# Handheld gps



## stekzus (Mar 26, 2008)

I'm thinking about picking up a handheld gps. Anybody have an suggestions on what brand/model to buy? I never owned one before and I don't have a college degree so I'm looking for something rather easy to use....Any help would be appreciated. thanks


----------



## jamesbalog (Jul 6, 2011)

ive had a few different garmins and theyve been pretty simple to use. You can pick up older models on ebay for $20 or less that seem to work pretty much the same as the newer models in my opinion


----------



## jobu (Sep 15, 2005)

Garmin etrex. 

Sent from my SCH-I535 using Ohub Campfire mobile app


----------



## Bluewalleye (Jun 1, 2009)

will the gps be used for car navigation or for use on a lake??


----------



## Misdirection (Jul 16, 2012)

I would just use a smart phone or tablet. You'll get much more use out of it...

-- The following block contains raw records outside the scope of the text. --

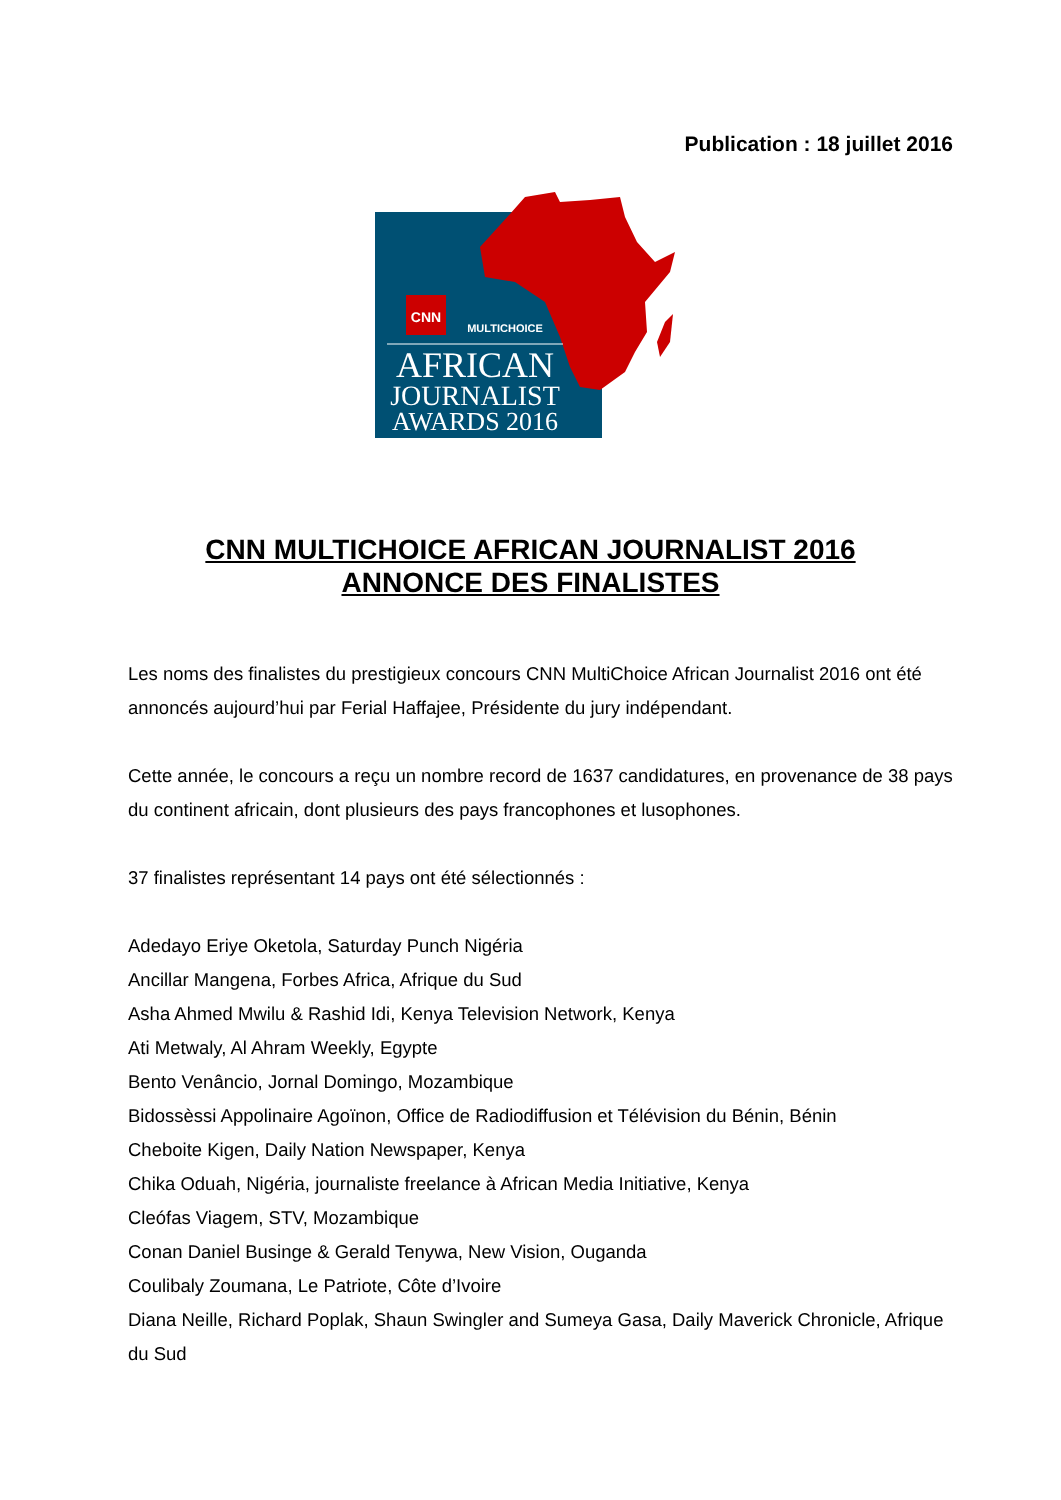Publication : 18 juillet 2016
CNN
MULTICHOICE
AFRICAN
JOURNALIST
AWARDS 2016
CNN MULTICHOICE AFRICAN JOURNALIST 2016
ANNONCE DES FINALISTES
Les noms des finalistes du prestigieux concours CNN MultiChoice African Journalist 2016 ont été annoncés aujourd’hui par Ferial Haffajee, Présidente du jury indépendant.
Cette année, le concours a reçu un nombre record de 1637 candidatures, en provenance de 38 pays du continent africain, dont plusieurs des pays francophones et lusophones.
37 finalistes représentant 14 pays ont été sélectionnés :
Adedayo Eriye Oketola, Saturday Punch Nigéria
Ancillar Mangena, Forbes Africa, Afrique du Sud
Asha Ahmed Mwilu & Rashid Idi, Kenya Television Network, Kenya
Ati Metwaly, Al Ahram Weekly, Egypte
Bento Venâncio, Jornal Domingo, Mozambique
Bidossèssi Appolinaire Agoïnon, Office de Radiodiffusion et Télévision du Bénin, Bénin
Cheboite Kigen, Daily Nation Newspaper, Kenya
Chika Oduah, Nigéria, journaliste freelance à African Media Initiative, Kenya
Cleófas Viagem, STV, Mozambique
Conan Daniel Businge & Gerald Tenywa, New Vision, Ouganda
Coulibaly Zoumana, Le Patriote, Côte d’Ivoire
Diana Neille, Richard Poplak, Shaun Swingler and Sumeya Gasa, Daily Maverick Chronicle, Afrique du Sud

Sent from my DROID RAZR using Ohub Campfire mobile app


----------



## jamesbalog (Jul 6, 2011)

Misdirection said:


> I would just use a smart phone or tablet. You'll get much more use out of it...
> 
> Sent from my DROID RAZR using Ohub Campfire mobile app


Navionics app for 10 bucks is a good one

Sent from my LG-LS855 using Ohub Campfire mobile app


----------



## stekzus (Mar 26, 2008)

Main use will be on the lake


----------



## onlycast (May 27, 2013)

i was thinking of doing the same thing.now i am leaning maybe towards a elite 4m by lorance.just a thought.need more reviews though.


----------